Decreased imaging time of amyloid PET using [18F]florbetapir can maintain quantitative accuracy.

Shortening the amount of time required to acquire amyloid positron emission tomography (PET) brain images while maintaining the accuracy of quantitative evaluation would help to overcome motion artifacts associated with Alzheimer's disease patients. The present study aimed to validate the quantitative accuracy of [18F]florbetapir ([18F]FBP) imaging over a shorter acquisition duration. Forty participants were injected with [18F]FBP, and PET images were acquired for 50-55, 50-60, and 50-70 min after injection. Three physicians visually assessed the reprocessed [18F]FBP images using a binary scale to classify them as amyloid ß (Aß) negative or positive. A mean composite standard uptake value ratio (cSUVR) > 1.075 was defined as Aß-positive based on receiver operating characteristic curves. Inter-reader and inter-acquisition duration agreements with visual assessment were evaluated using Cohen's kappa (κ).
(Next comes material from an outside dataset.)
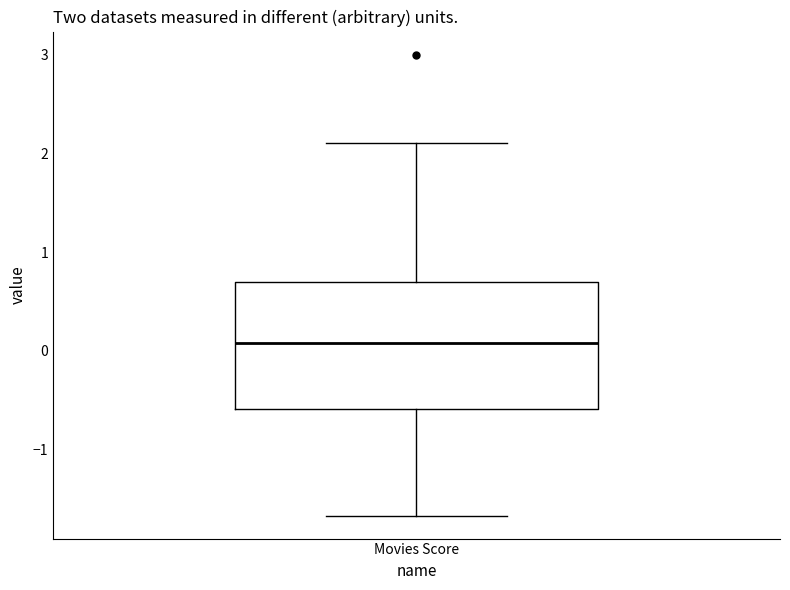

Read this box plot against the y-axis: the position of the median line, the range covered by the box, and the ends of both whiskers. The values are not printed on the chart, so give them approximately, as read against the axis.

median 0.1, box -0.6 to 0.7, whiskers -1.7 to 2.1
Binary visual discrimination of 102 for the 120 [18F]FBP images, was consistent among the three readers. Sixteen, sixteen, and fourteen of the 40 [18F]FBP images acquired for 50-55, 50-60, and 50-70 min after injection, respectively, were deemed Aß-positive by visual assessment. The inter-rater agreement was high, and the inter-acquisition duration agreement was almost perfect. The cSUVR did not change significantly among the acquisition durations, and the acquisition duration did not affect the outcome of discrimination based on the cSUVR cutoff. A shorter acquisition duration changed the visual assessment outcomes. Stable quantitative values were derived from [18F]FBP images acquired within 5 min. cSUVR helped to improve the performance and confidence in the outcomes of visual assessment.